● Tarea A: Expresa como lista numerada las líneas de los registros que van desde el comienzo de los registros hasta la línea que contiene "Nuestras reseñas se", incluida esa línea, y omite las líneas en blanco.

● Texto proporcionado:
El 10 de Agosto, mucho más que un grito



Cuando Antonio Ante ingresó al Palacio Real (así se llamaba antes de rebautizarlo como Carondelet) aquella madrugada del 10 de agosto de 1809, probablemente no imaginaba que su actuación iba a cambiar definitivamente la historia no solo de Quito sino de una veintena de países que durante 300 años soportaron el férreo colonialismo español. 

Eran alrededor de las cinco de la mañana. Ayudado por la guardia de palacio, Ante logró llegar hasta el pasillo contiguo a la habitación en la que dormía Manuel de Urriés, más conocido como el Conde Ruiz de Castilla, quien hasta ese momento era el presidente de la Real Audiencia de Quito. Los severos golpes en la puerta despertaron al español y de mala gana se levantó. Ante, impasible, esperó que se abriera el portón del aposento y entonces enfrentó al noble de Urriés a quien, sin saludo de por medio, le leyó en alta y decidida voz un oficio que minutos antes había redactado un grupo de intelectuales quiteños y extranjeros en la casa de Manuela Cañizares, ubicada a menos de una cuadra del palacio. Le habían notificado que ya no era más presidente y que la Real Audiencia quedaba bajo el control de los criollos quiteños.

Lo que ocurrió pasadas las siete de la mañana fue jolgorio y salvas de cañón que anunciaban desde la Plaza Grande el inicio de una nueva era. La Junta Soberana de Gobierno inauguró el primer intento de republicanismo en la América Latina y, al mismo tiempo, sentenciaba a muerte a la larga tradición colonial española.

Más allá del lirismo infantil de los libros escolares, que en lugar de destacar el valor de la fecha crea confusión acerca de su impacto histórico en la construcción de la nación ecuatoriana, el 10 de agosto de 1809 constituye un hito al que 207 años después aún no sabemos cómo asimilarlo colectivamente.

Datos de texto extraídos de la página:

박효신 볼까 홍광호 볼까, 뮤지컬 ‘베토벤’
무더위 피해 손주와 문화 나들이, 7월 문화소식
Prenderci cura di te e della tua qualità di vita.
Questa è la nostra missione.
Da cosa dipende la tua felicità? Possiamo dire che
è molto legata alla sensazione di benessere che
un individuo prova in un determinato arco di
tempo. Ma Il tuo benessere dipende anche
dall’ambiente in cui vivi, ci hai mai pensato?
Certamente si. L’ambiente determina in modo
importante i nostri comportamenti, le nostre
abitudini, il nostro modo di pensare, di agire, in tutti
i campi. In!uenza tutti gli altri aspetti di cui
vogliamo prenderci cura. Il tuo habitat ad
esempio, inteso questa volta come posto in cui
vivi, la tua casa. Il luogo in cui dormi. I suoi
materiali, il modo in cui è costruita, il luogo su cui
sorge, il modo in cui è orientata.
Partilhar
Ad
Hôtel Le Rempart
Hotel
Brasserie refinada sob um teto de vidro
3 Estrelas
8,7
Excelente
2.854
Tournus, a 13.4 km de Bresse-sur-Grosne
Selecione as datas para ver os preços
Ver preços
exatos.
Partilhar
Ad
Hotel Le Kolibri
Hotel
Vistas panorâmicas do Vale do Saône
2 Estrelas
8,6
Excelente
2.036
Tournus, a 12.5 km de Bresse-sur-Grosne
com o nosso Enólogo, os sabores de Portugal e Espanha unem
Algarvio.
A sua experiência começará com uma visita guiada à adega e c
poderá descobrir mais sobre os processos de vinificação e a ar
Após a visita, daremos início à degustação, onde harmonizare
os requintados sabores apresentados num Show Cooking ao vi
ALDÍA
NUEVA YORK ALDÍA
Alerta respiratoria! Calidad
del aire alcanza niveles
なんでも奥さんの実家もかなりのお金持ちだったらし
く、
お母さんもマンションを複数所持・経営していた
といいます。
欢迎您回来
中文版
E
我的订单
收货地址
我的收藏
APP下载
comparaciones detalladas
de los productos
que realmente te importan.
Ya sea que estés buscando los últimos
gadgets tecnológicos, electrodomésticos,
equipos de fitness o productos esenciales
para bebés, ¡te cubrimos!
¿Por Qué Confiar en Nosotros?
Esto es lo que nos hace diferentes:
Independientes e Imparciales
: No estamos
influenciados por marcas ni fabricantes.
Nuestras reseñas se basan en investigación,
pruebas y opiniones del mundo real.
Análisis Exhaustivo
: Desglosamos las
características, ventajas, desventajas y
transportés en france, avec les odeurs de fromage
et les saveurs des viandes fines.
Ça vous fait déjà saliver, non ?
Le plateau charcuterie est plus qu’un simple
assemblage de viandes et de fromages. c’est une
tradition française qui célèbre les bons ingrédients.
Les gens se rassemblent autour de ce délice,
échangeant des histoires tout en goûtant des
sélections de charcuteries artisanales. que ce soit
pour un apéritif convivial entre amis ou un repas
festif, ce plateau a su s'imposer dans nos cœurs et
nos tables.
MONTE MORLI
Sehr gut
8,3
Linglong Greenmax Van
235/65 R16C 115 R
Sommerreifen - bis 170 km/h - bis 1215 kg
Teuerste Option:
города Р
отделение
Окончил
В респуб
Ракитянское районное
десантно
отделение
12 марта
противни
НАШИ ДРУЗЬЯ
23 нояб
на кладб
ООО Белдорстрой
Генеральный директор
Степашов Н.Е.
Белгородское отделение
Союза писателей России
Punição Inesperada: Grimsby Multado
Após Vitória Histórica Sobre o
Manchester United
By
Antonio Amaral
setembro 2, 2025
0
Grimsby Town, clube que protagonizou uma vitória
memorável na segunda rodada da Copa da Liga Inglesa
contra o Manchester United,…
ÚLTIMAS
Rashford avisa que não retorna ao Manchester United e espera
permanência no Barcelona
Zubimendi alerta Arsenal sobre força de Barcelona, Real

● Tarea B: Continúa el texto sobre el 10 de agosto de 1809 a partir del punto en que termina.

● Espacio de respuesta A:
1. 박효신 볼까 홍광호 볼까, 뮤지컬 ‘베토벤’
2. 무더위 피해 손주와 문화 나들이, 7월 문화소식
3. Prenderci cura di te e della tua qualità di vita.
4. Questa è la nostra missione.
5. Da cosa dipende la tua felicità? Possiamo dire che
6. è molto legata alla sensazione di benessere che
7. un individuo prova in un determinato arco di
8. tempo. Ma Il tuo benessere dipende anche
9. dall’ambiente in cui vivi, ci hai mai pensato?
10. Certamente si. L’ambiente determina in modo
11. importante i nostri comportamenti, le nostre
12. abitudini, il nostro modo di pensare, di agire, in tutti
13. i campi. In!uenza tutti gli altri aspetti di cui
14. vogliamo prenderci cura. Il tuo habitat ad
15. esempio, inteso questa volta come posto in cui
16. vivi, la tua casa. Il luogo in cui dormi. I suoi
17. materiali, il modo in cui è costruita, il luogo su cui
18. sorge, il modo in cui è orientata.
19. Partilhar
20. Ad
21. Hôtel Le Rempart
22. Hotel
23. Brasserie refinada sob um teto de vidro
24. 3 Estrelas
25. 8,7
26. Excelente
27. 2.854
28. Tournus, a 13.4 km de Bresse-sur-Grosne
29. Selecione as datas para ver os preços
30. Ver preços
31. exatos.
32. Partilhar
33. Ad
34. Hotel Le Kolibri
35. Hotel
36. Vistas panorâmicas do Vale do Saône
37. 2 Estrelas
38. 8,6
39. Excelente
40. 2.036
41. Tournus, a 12.5 km de Bresse-sur-Grosne
42. com o nosso Enólogo, os sabores de Portugal e Espanha unem
43. Algarvio.
44. A sua experiência começará com uma visita guiada à adega e c
45. poderá descobrir mais sobre os processos de vinificação e a ar
46. Após a visita, daremos início à degustação, onde harmonizare
47. os requintados sabores apresentados num Show Cooking ao vi
48. ALDÍA
49. NUEVA YORK ALDÍA
50. Alerta respiratoria! Calidad
51. del aire alcanza niveles
52. なんでも奥さんの実家もかなりのお金持ちだったらし
53. く、
54. お母さんもマンションを複数所持・経営していた
55. といいます。
56. 欢迎您回来
57. 中文版
58. E
59. 我的订单
60. 收货地址
61. 我的收藏
62. APP下载
63. comparaciones detalladas
64. de los productos
65. que realmente te importan.
66. Ya sea que estés buscando los últimos
67. gadgets tecnológicos, electrodomésticos,
68. equipos de fitness o productos esenciales
69. para bebés, ¡te cubrimos!
70. ¿Por Qué Confiar en Nosotros?
71. Esto es lo que nos hace diferentes:
72. Independientes e Imparciales
73. : No estamos
74. influenciados por marcas ni fabricantes.
75. Nuestras reseñas se basan en investigación,

● Espacio de respuesta B:
Muchos simplemente lo recuerdan como un grito; el primer grito de independencia. Otros, guiados por un espíritu regionalista inoculado perversamente por ciertas élites, afirman que fue un hecho histórico digno de tomase en cuenta pero no tanto como para llamarlo nuestra primera independencia.

Lo cierto es que el 10 de agosto de 1809 ocurrió algo mucho más trascendente que un grito de independencia y de sus consecuencias todos disfrutamos hasta la actualidad aunque no nos demos o no queramos darnos cuenta.

Aquellos criollos que lideraron la gesta de 1809 no eran unos advenedizos. Muchos bebieron de la intelectualidad europea, se formaron bajo los ideales del novísimo entonces, iluminismo francés y tuvieron como referentes políticos a personajes como Eugenio Espejo, José Mejía Lequerica e incluso al propio José Joaquín de Olmedo. En suma, era gente que sabía lo que hacía y entendía perfectamente los riesgos que asumían al hacerlo.

Tanto sabían lo que hacían que apenas se instauró la Junta Soberana de Gobierno aplicaron un modelo de gestión política inspirado en la república francesa (a la que también emularon los nacientes Estados Unidos de América), creando el eje administrativo fundacional de la nación como la conocemos hasta hoy con sus tres poderes tradicionales: Ejecutivo, Legislativo y Judicial. No solo eso; entendieron también que la supervivencia del nuevo Estado dependía de un ejército alineado con el proyecto y por eso fundaron la Falange Armada, génesis de nuestra milicia nacional.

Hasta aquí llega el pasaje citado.